Alors, quand j’ai vu le prix de l’équipement pour le hockey et celui du temps de glace dans les arénas, j’ai opté pour le ballon-balai, le vendredi soir à 21 h, sur la patinoire de l’Esplanade dans le Vieux. On s’y rend à pied sans autre équipement que nos hardes de tous les jours. Le Comité populaire fournit ballons et balais, la Ville l’éclairage et les buts. Et tous, sans discrimination d’âge, de sexe ou d’aptitude, sautent sur la glace, se divisent en équipes et font rouler le ballon.

Les quelques spectateurs qui, au hasard d’une marche dans le Vieux, s’arrêtent pour apprécier, constatent d’emblée que le spectacle est tout aussi insignifiant que celui de la Ligue nationale. Mais le plaisir qu’on prend à se toucher sans que ça fasse mal et à compter des buts sans tenir compte du pointage semble contagieux.

Les curieux sont invités à se joindre sur le champ aux ballon-balayeurs. La plupart acceptent pour se réchauffer. Une fois sur la glace, des personnes seules, des couples, voire même des familles entières de Français, d’Allemands, d’Étasuniens, de Japonais et jusqu’à des banlieusards se laissent séduire par la frénésie. Ils y prennent goût, quelquefois au point de revenir la semaine suivante.

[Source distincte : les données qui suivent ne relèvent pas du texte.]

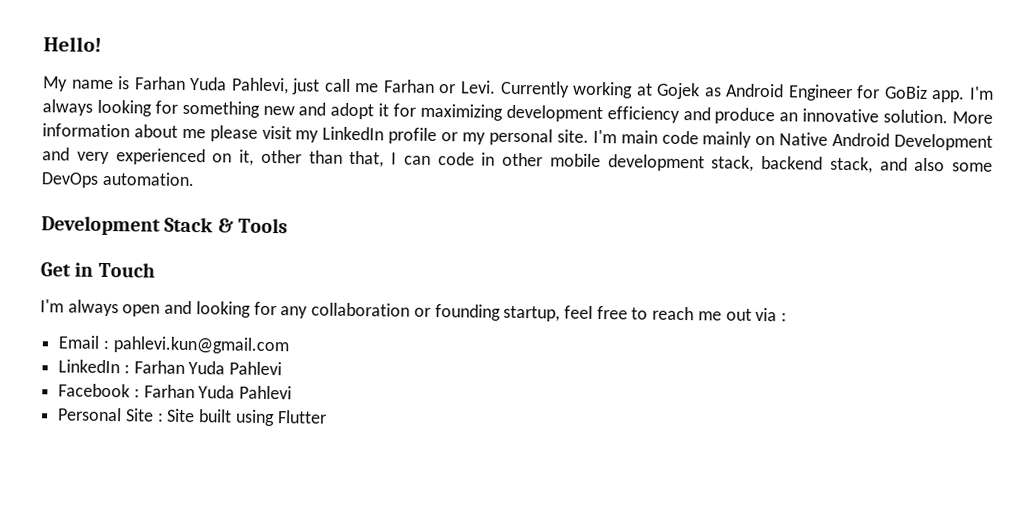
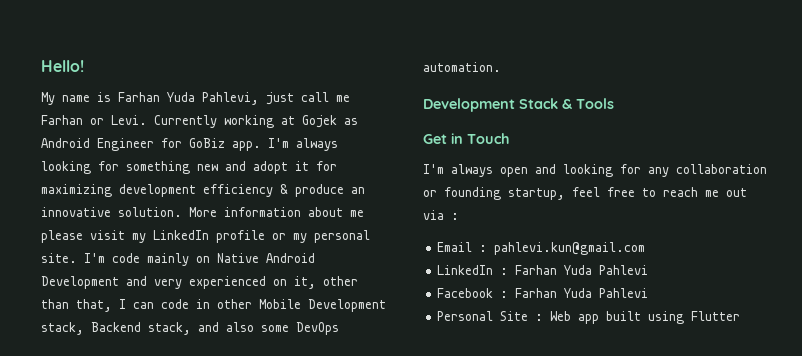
[682,107,711,121] and -> [280,184,288,194] &
[620,130,658,144] main -> (105, 258) none
[549,153,823,172] mobile development stack, backend -> [259,299,386,312] [41,322,141,335] Mobile Development stack, Backend
[166,408,196,423] Site -> [550,311,600,324] Web app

À la fin, on se retrouve tous autour d’un pot, épuisés, à se demander commet il se fait qu’il n’y ait pas plus de participants. Et on se permet de rêver… peut-être que si la Ville de Québec mettait autant de sous dans la promotion du plein air gratuit pour tous qu’elle en met dans l’érection d’un amphithéâtre géant qui, somme toute, sera un cadeau à l’entreprise privée, peut-être que…

Soyons fiers

Depuis le départ des Nordiques, il y a 17 ans, c’est 1.3 milliard de dollars que la population de Québec a soustrait de la sacoche des pousseux de poque de la Ligue Nationale et des maîtres Aubut de ce monde. Soyons fier de cet accomplissement que notre maire mégalomane cherche par tous les moyens à nous faire oublier. C’est à PKP et à ses futurs pousseux de poque qu’il aimerait refiler le magot. Dans le sport comme en santé, avec le privé on se fait fourrer.